Channel 12 News reported Sunday night that by the end of the week, 250 vaccination locations are expected to be operating throughout the country.

Sunday also saw Israel enter its third national lockdown since the start of the pandemic to beat back a resurgence of COVID-19. The lockdown has initially been set to last two weeks, but officials have warned an extension to a month is possible.

Israel began the vaccine drive last week with health workers, people over 60 and at-risk populations.
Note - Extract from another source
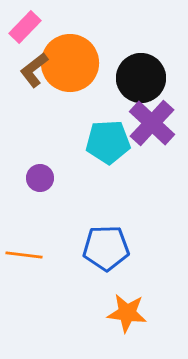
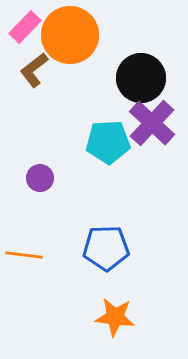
orange circle: moved 28 px up
orange star: moved 12 px left, 4 px down
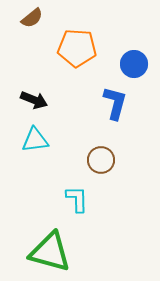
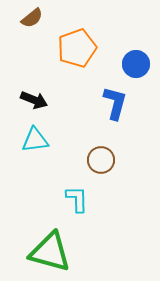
orange pentagon: rotated 24 degrees counterclockwise
blue circle: moved 2 px right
The rest of the population must wait, but reports have emerged of hospitals inoculating people who were not in the aforementioned groups, including family members of hospital workers.

Edelstein warned that hospitals that do not follow the vaccination priority list would not receive more shots to administer.

“A hospital that starts vaccinating against priorities will need to watch the vaccination effort on television,” he said.

Meanwhile the Israel Teachers Union declared a labor dispute Sunday, protesting the fact that teachers were not being prioritized for vaccination, while schools continued to operate normally though the lockdown.

Secretary-general of the Israel Teachers’ Union Yaffa Ben-David speaks during a protest event in Tel Aviv on August 29, 2019. (Hadas Parush/Flash90)

“It is inconceivable that pedagogic workers who are on the front line will not be vaccinated,” union chief Yaffa Ben David said at a meeting of the Knesset Education Committee. “The teachers are terribly afraid.”

Edelstein has said he hopes to vaccinate teachers this week, in an attempt to help stabilize the troubled education system that has been in and out of closures over the past year.

Daily virus cases in Israel have been climbing upward in recent weeks, surpassing 3,000 on most days over the past week.

The latest lockdown rules bar Israelis from entering another person’s home; restrict movement to one kilometer (six-tenths of a mile) from home, with exceptions, such as for vaccinations; shut down commerce (except for essentials), leisure and entertainment; limit public transportation to 50% capacity; and limit workplaces that do not deal with customers face-to-face to 50% capacity. Fines for violators stand at NIS 500 ($155).

Under the terms for the lockdown proposed by the government, preschools, grades 1-4 and grades 11-12 were to have a full day of classes as usual, but grades 5-10 were to stay at home and use distance learning instead. However, the Knesset Education Committee convened on Sunday and voted to overturn the regulations, thereby keeping all students in the classroom.

Police set up temporary roadblocks on Route 1, outside Jerusalem, as Israel enters its 3rd nationwide lockdown, on December 27, 2020 (Olivier Fitoussi/FLASH90)

During the lockdown, security forces will set up hundreds of checkpoints on highways around the country. Hebrew media reports indicated that the police presence on the roads would be sporadic during the day and bolstered during the nighttime hours.

The rules will be enforced by some 6,000 cops nationwide.

“Lockdowns save lives,” said coronavirus czar Nachman Ash on Sunday, shortly before the lockdown began.

“We are in a race between the rising morbidity and the vaccines,” added Ash. “The vaccine campaign is going exceptionally well… the vaccines are streaming into Israel according to plan and we will receive more during the coming weeks.”

Health officials have expressed optimism that the latest closure will be the nation’s last as it steps up its vaccination drive.